Number crunching knife crime and online ID verification
Legislating in a data-light zone
This afternoon (Friday 16 May}, Margaret Moran, MP for Luton South, will introduce the second reading of a Bill to make age and identity verification compulsory for all online retailers.
It is, of course, all about knives – and porn and alcohol and anything else that teenagers are allegedly obtaining over the internet that they are not allowed to buy over the counter. But apart from some anecdotal evidence about the ease with which youngsters can buy these items online – often set up by the same media that then runs scare stories about 'knife culture' - real evidence is hard to come by.

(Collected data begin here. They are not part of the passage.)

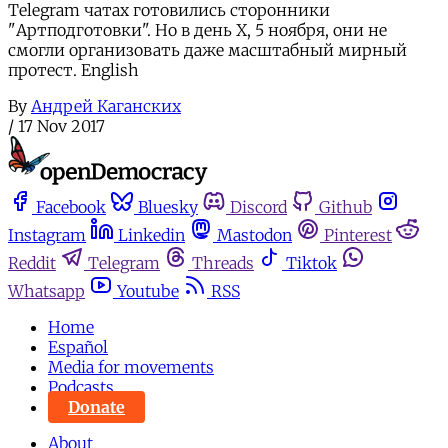
Telegram чатах готовились сторонники
"Артподготовки". Но в день Х, 5 ноября, они не
смогли организовать даже масштабный мирный
протест. English
By
Андрей Каганских
/
17 Nov 2017
Facebook
Bluesky
Discord
Github
Instagram
Linkedin
Mastodon
Pinterest
Reddit
Telegram
Threads
Tiktok
Whatsapp
Youtube
RSS
Home
Español
Media for movements
Podcasts
Donate
About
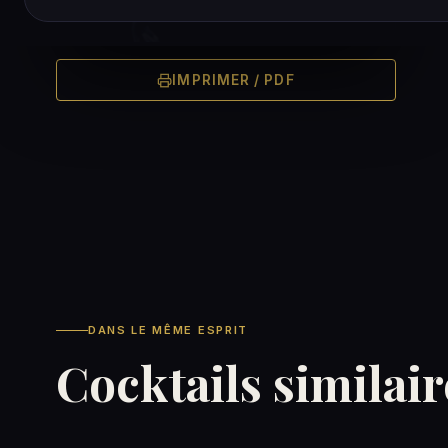
IMPRIMER / PDF
DANS LE MÊME ESPRIT
Cocktails similair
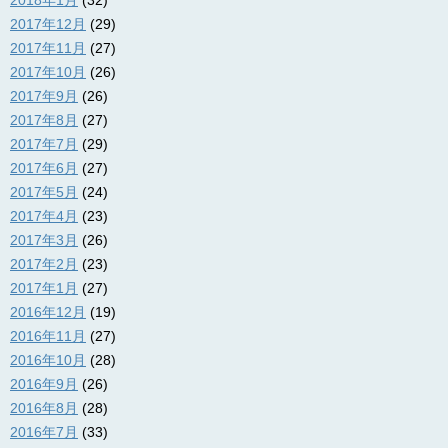
2018年1月
(32)
2017年12月
(29)
2017年11月
(27)
2017年10月
(26)
2017年9月
(26)
2017年8月
(27)
2017年7月
(29)
2017年6月
(27)
2017年5月
(24)
2017年4月
(23)
2017年3月
(26)
2017年2月
(23)
2017年1月
(27)
2016年12月
(19)
2016年11月
(27)
2016年10月
(28)
2016年9月
(26)
2016年8月
(28)
2016年7月
(33)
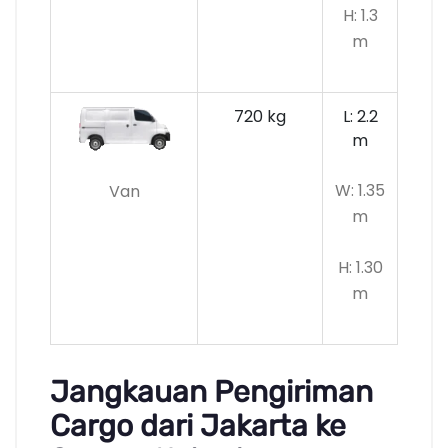
H: 1.3
m
720 kg
L: 2.2
m
W: 1.35
Van
m
H: 1.30
m
Jangkauan Pengiriman
Cargo dari Jakarta ke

The most recent panic was set off at the weekend. A survey by GB Group revealed that:
- Nearly half (48 per cent) of teenage boys under 18 have tried to buy adult DVDs or violent video games online in the past year... and over three quarters of these were successful
- One in 20 (5 per cent) 14 year olds have successfully purchased alcohol online
- A similar number of 15 year olds have been able to buy dangerous objects online such as knives
- A quarter (25 per cent) of teenage boys and over a third (38 per cent) of teenage girls under 18 have managed to buy items online using someone else's credit card
Without a baseline figure against which to measure these statistics, it is very hard to know what they are telling us. For instance, how does the 1 in 20 teenagers buying alcohol online compare to the number simply helping themselves to their parents’ drinks cabinet? The fact that GB Group also describes itself as the UK’s leading identity management company may also tell us something about the value of this survey. An in-depth study by the Centre for Crime and Justice Studies suggests the picture is more complex.